Civic Arts Commission members Wednesday voted 7-2 to accept “Spaceship Earth,” a massive quartzite and bronze sculpture honoring the late Berkeley-born environmentalist David Brower.
The vote followed lobbying by members of the Brower family and Mayor Tom Bates, a friend both of Brower and of the Maxwell family, which commissioned the giant work.
Still to be decided is the statue’s location, which will be selected by a panel formed from commission and community members.
Voting against the proposal were Bonnie Hughes and Sherry Smith.
Hughes, who opposed the controversial piece on esthetic grounds, expressed her frustration in one pithy sentence: “How would you like to have a 350,000-pound political football tossed in your lap?”
Richard Duane, the attorney for the sculpture’s patrons, the late Brian Maxwell and his widow, Jennifer, said a plan to revise the sculpture will address concerns voiced by several critics, who saw the life-size bronze representation of the environmentalist atop the globe as an icon of imperialism ill-suited to the environmentalist’s message.
Eino, the Finno-American sculpture who created the piece, offered an alternative to the commission. He will recast the figure seated on a bench contemplating the twelve-foot Brazilian quartzite sphere with the landforms cast in bronze.

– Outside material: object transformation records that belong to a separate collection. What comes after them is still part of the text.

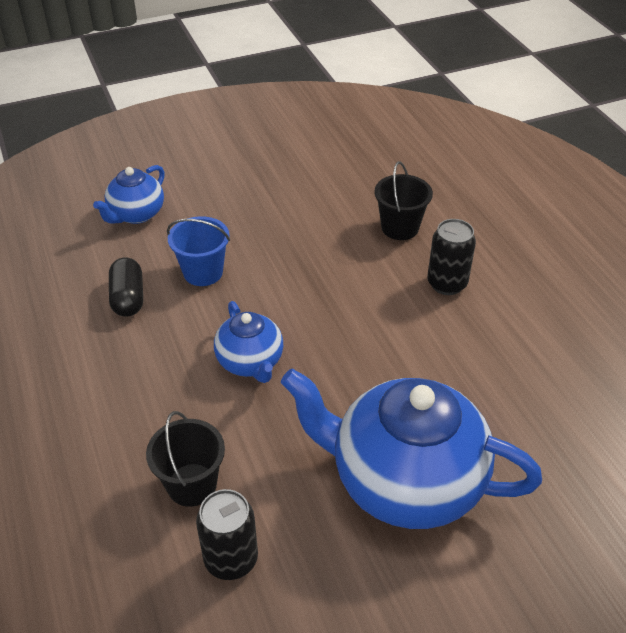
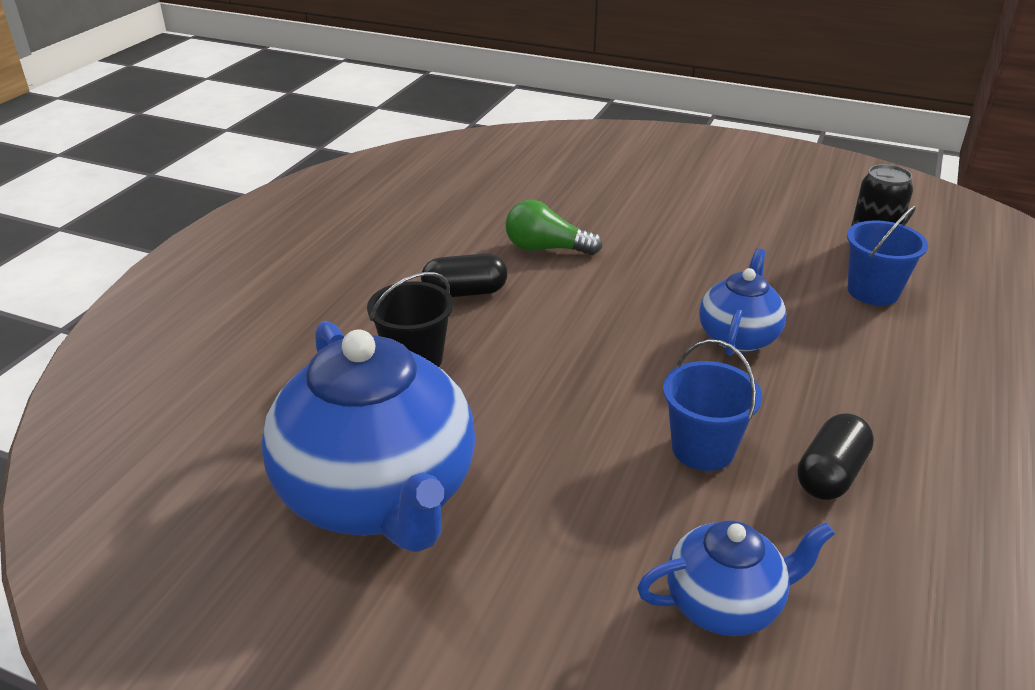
camera: 135 degrees left, 10 degrees down
(192, 485) = (873, 291): black bucket -> blue bucket
(404, 481) = (696, 220): blue teapot -> blue teapot (379, 496)
(447, 284) = (465, 292): black can -> black capsule
(460, 357) = (546, 249): none -> green light bulb

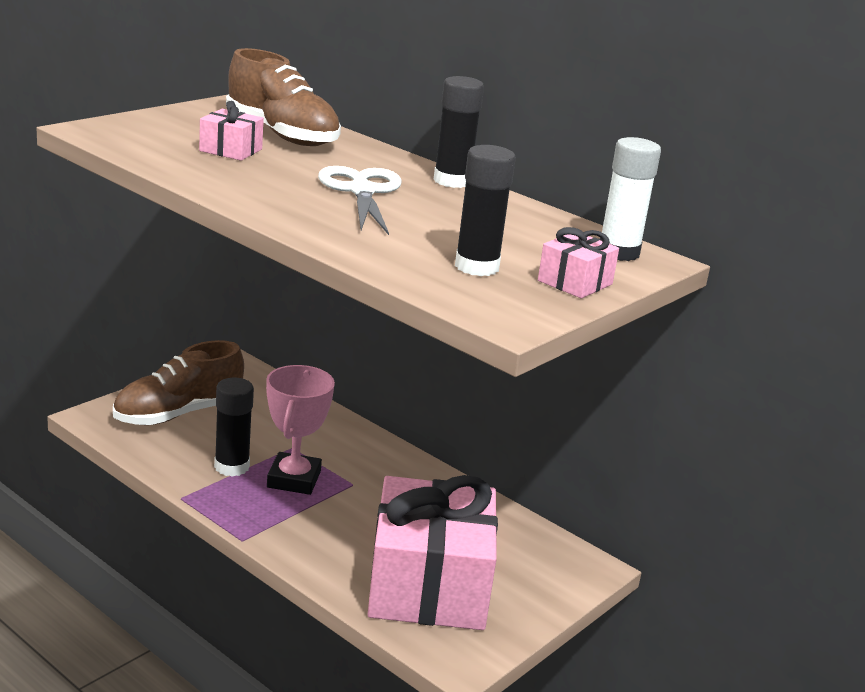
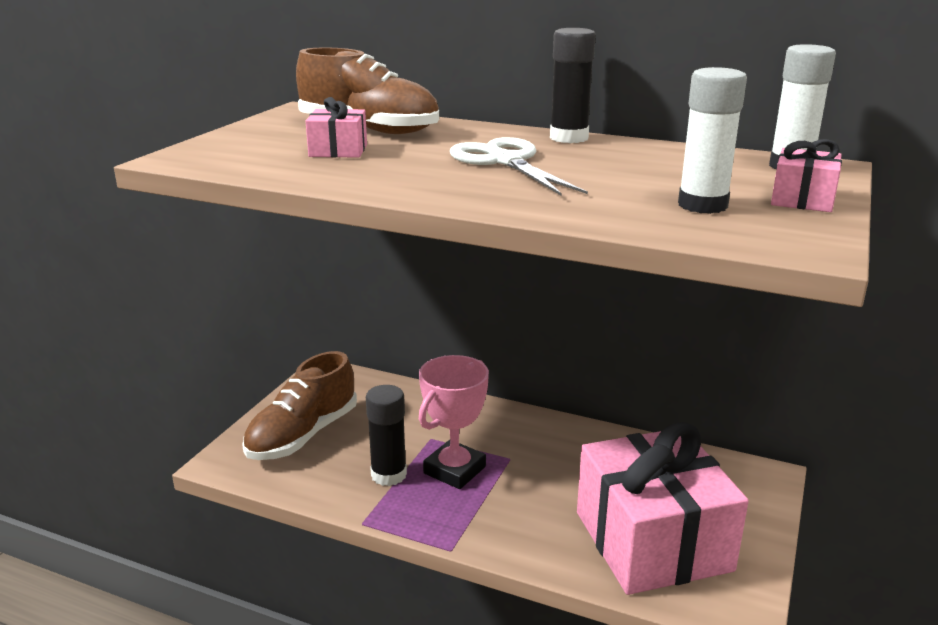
camera: 15 degrees left, 0 degrees up
(294, 479) = (454, 470): pink trophy -> pink trophy turned 45 degrees clockwise
(476, 267) = (702, 205): black glue stick -> white glue stick

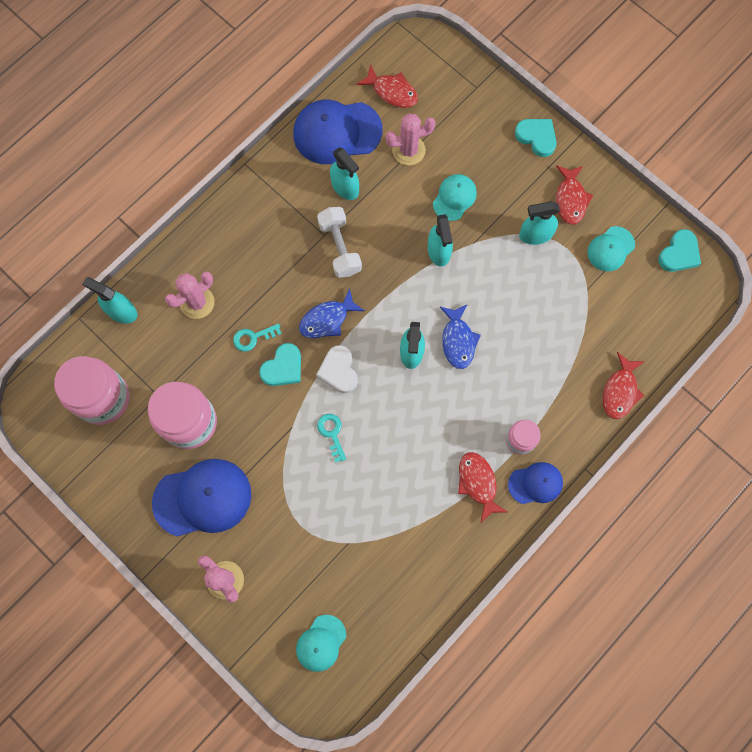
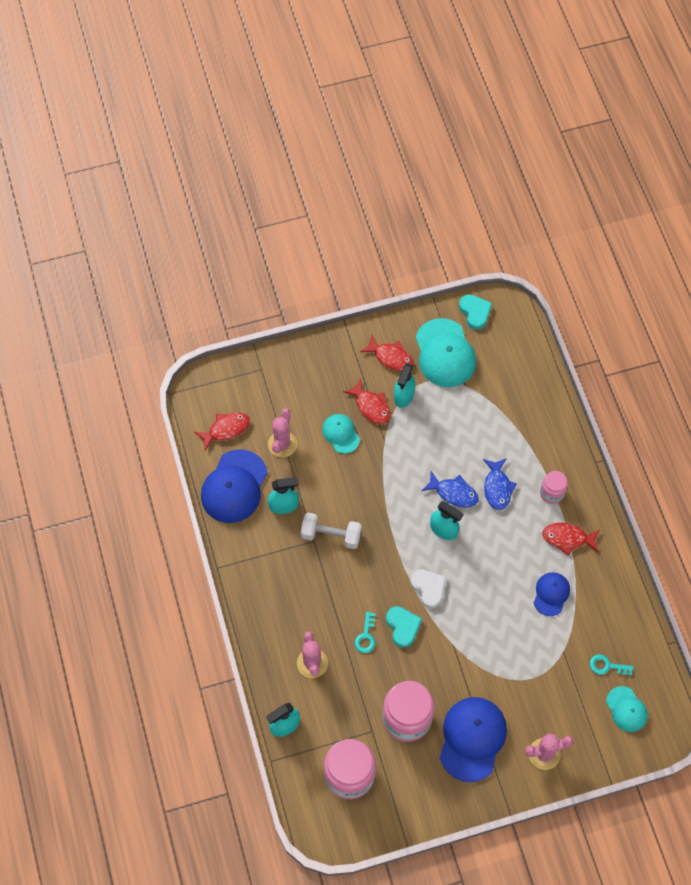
camera: 60 degrees left, 10 degrees down
(327, 319) = (383, 575): blue fish -> blue fish (497, 488)
(332, 433) = (474, 619): turquoise key -> turquoise key (606, 666)
(338, 371) = (428, 588): white heart -> white heart turned 135 degrees counterclockwise
(439, 251) = (376, 468): turquoise spray bottle -> none
(535, 483) = (588, 500): blue cap -> blue cap (551, 594)
(536, 137) = (328, 352): turquoise heart -> none
(610, 249) = (445, 353): turquoise cap -> turquoise cap, size x1.79
(620, 391) = (553, 408): red fish -> red fish (371, 406)

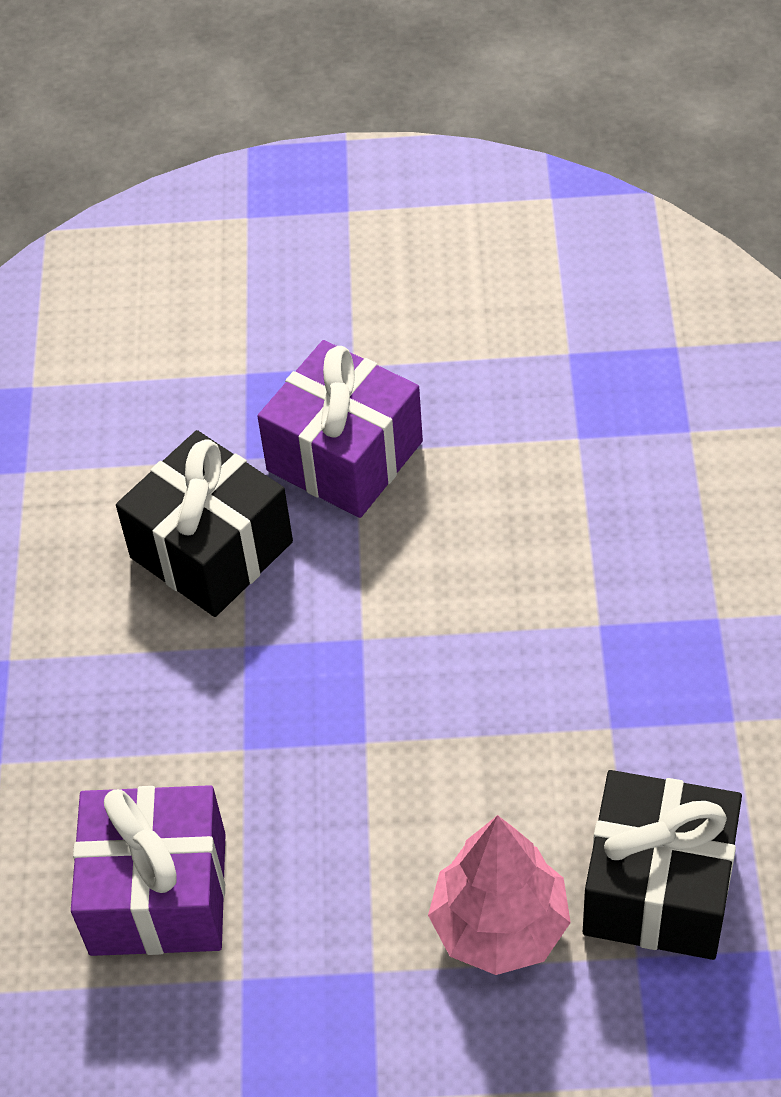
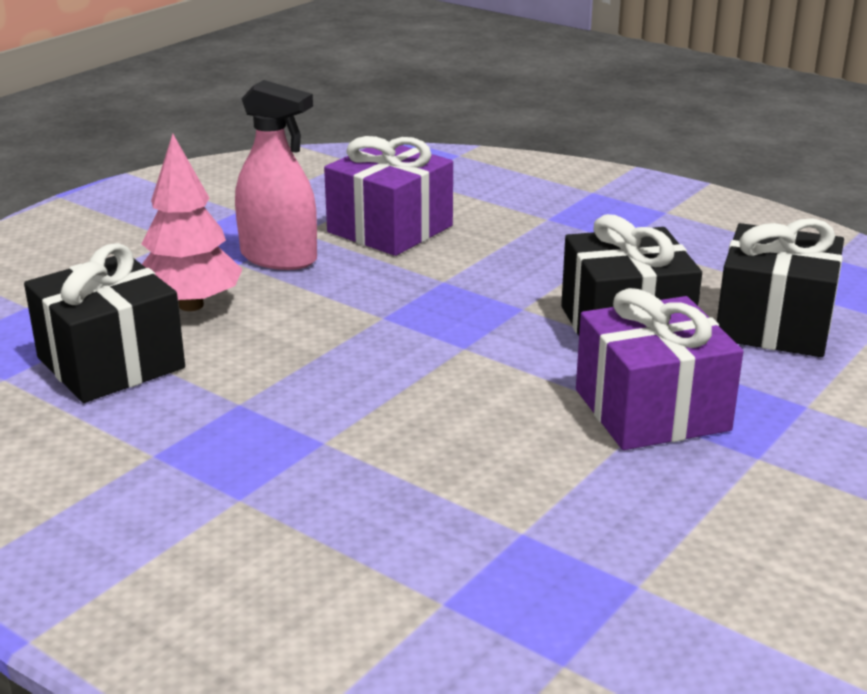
camera: 125 degrees right, 25 degrees down
(114, 452) = (774, 324): none -> black gift
(326, 942) = (279, 258): none -> pink spray bottle

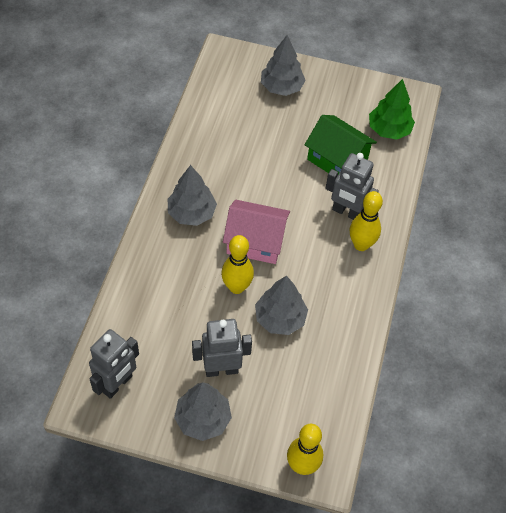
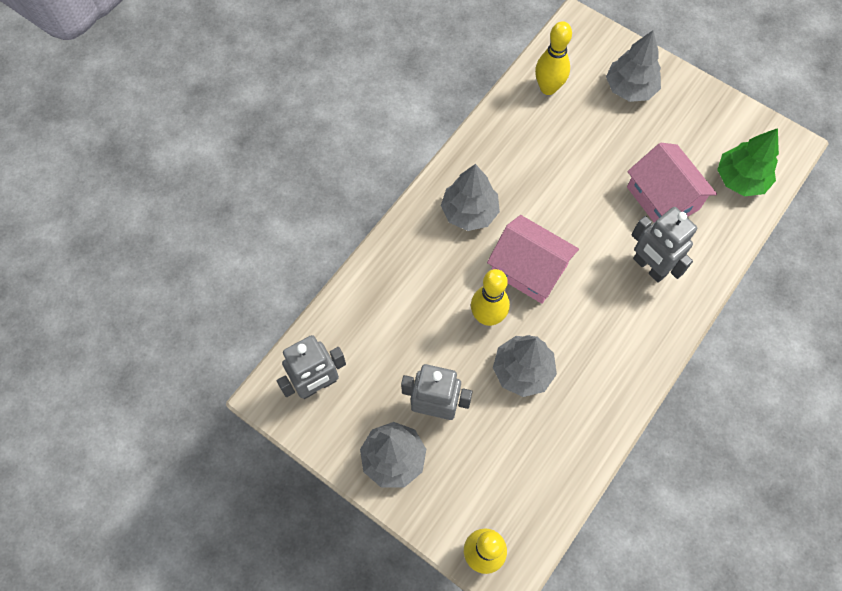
camera: 25 degrees right, 10 degrees up
(337, 159) = (663, 198): green house -> pink house
(361, 245) = (651, 313): yellow bowling pin -> yellow bowling pin (548, 88)

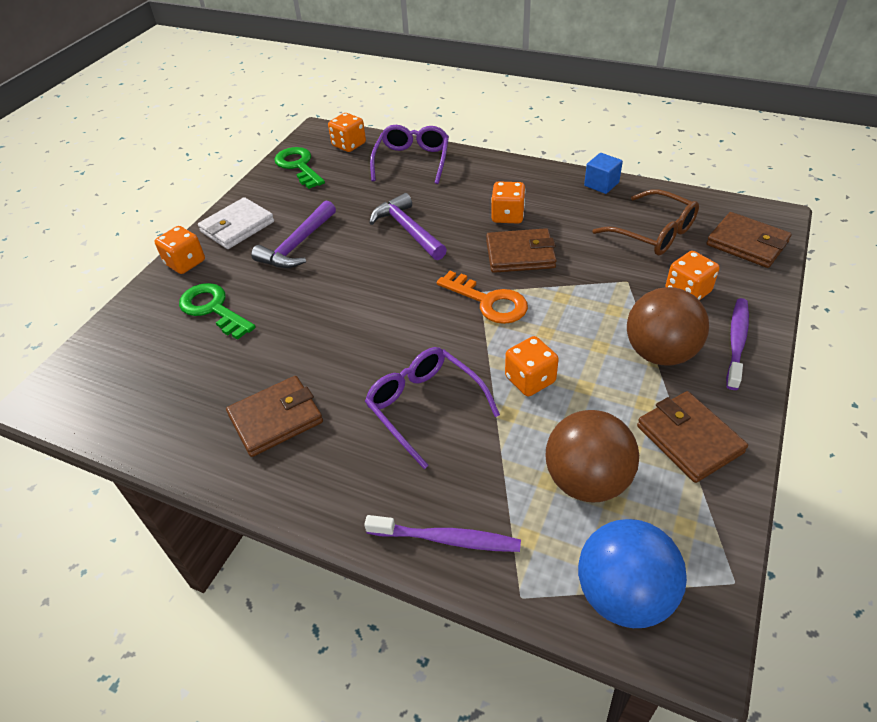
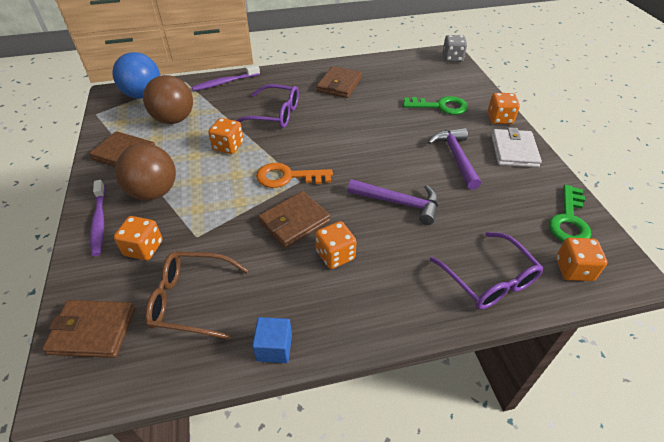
camera: 140 degrees right, 0 degrees up
(55, 384) = (452, 58): none -> grey dice
(298, 166) = (569, 220): green key -> green key turned 90 degrees clockwise

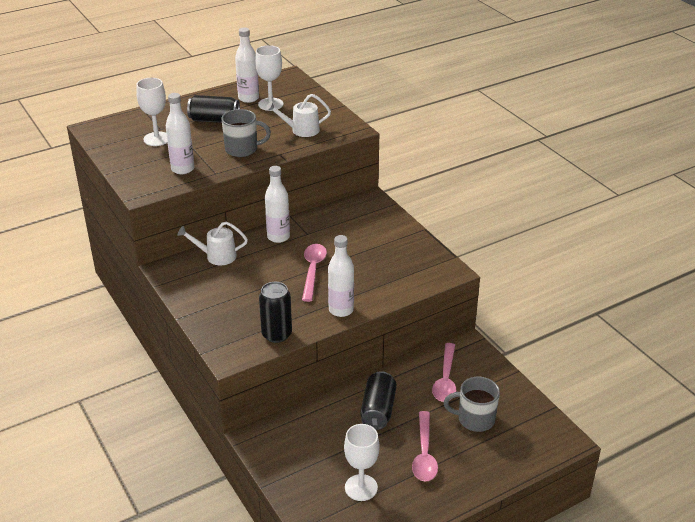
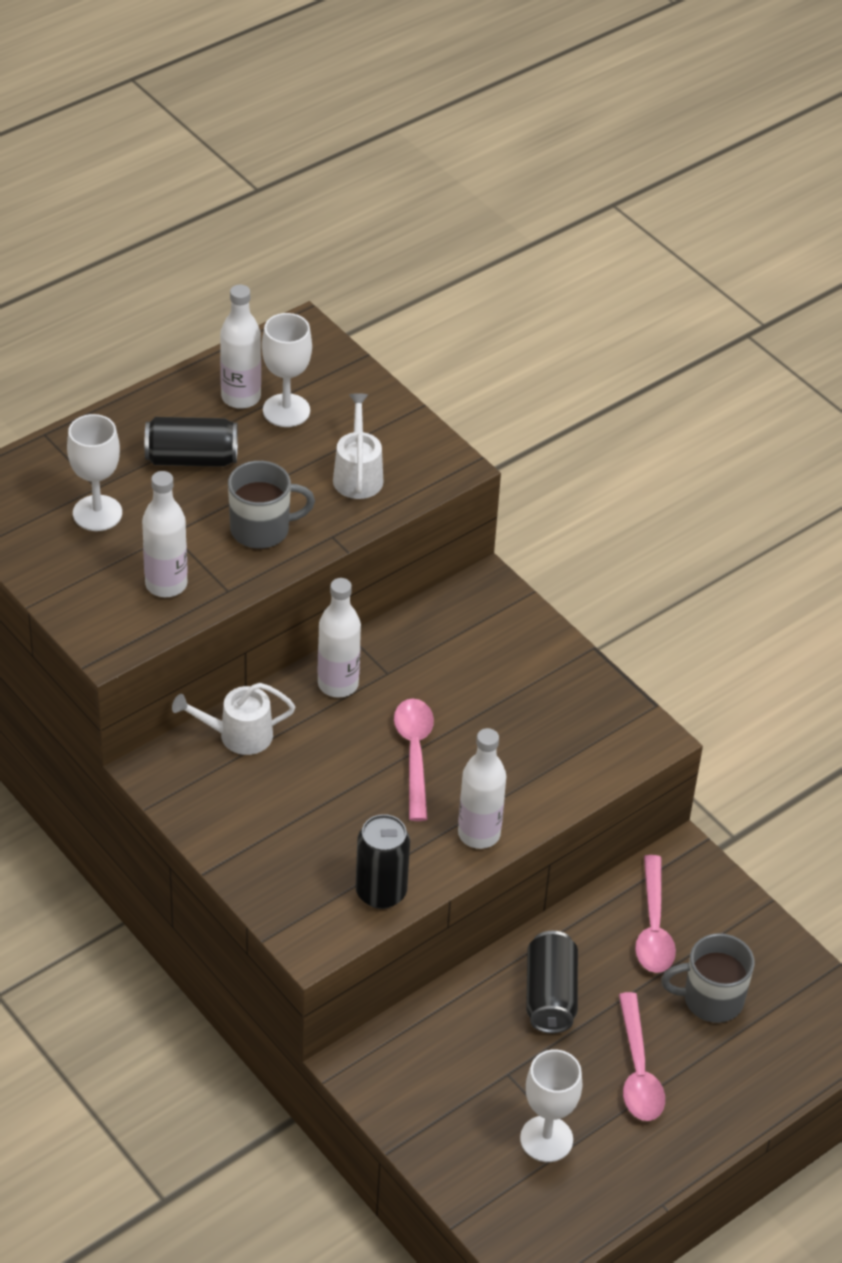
camera: 10 degrees left, 10 degrees up
(301, 130) = (357, 474): white watering can -> white watering can turned 105 degrees clockwise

The reconfigured piece was also endorsed by the Brower family, represented by David’s son Ken, and Dave Phillips, program executive director of the Earth Island Institute, an environmental group created by David Brower.
The next step will be determining a location for the new sculpture, a task assigned to a soon-to-be-formed site selection committee consisting of Civic Arts Commission staff and citizens.
The city also needs additional engineering and other data to ensure the safety of the statue, Duane said.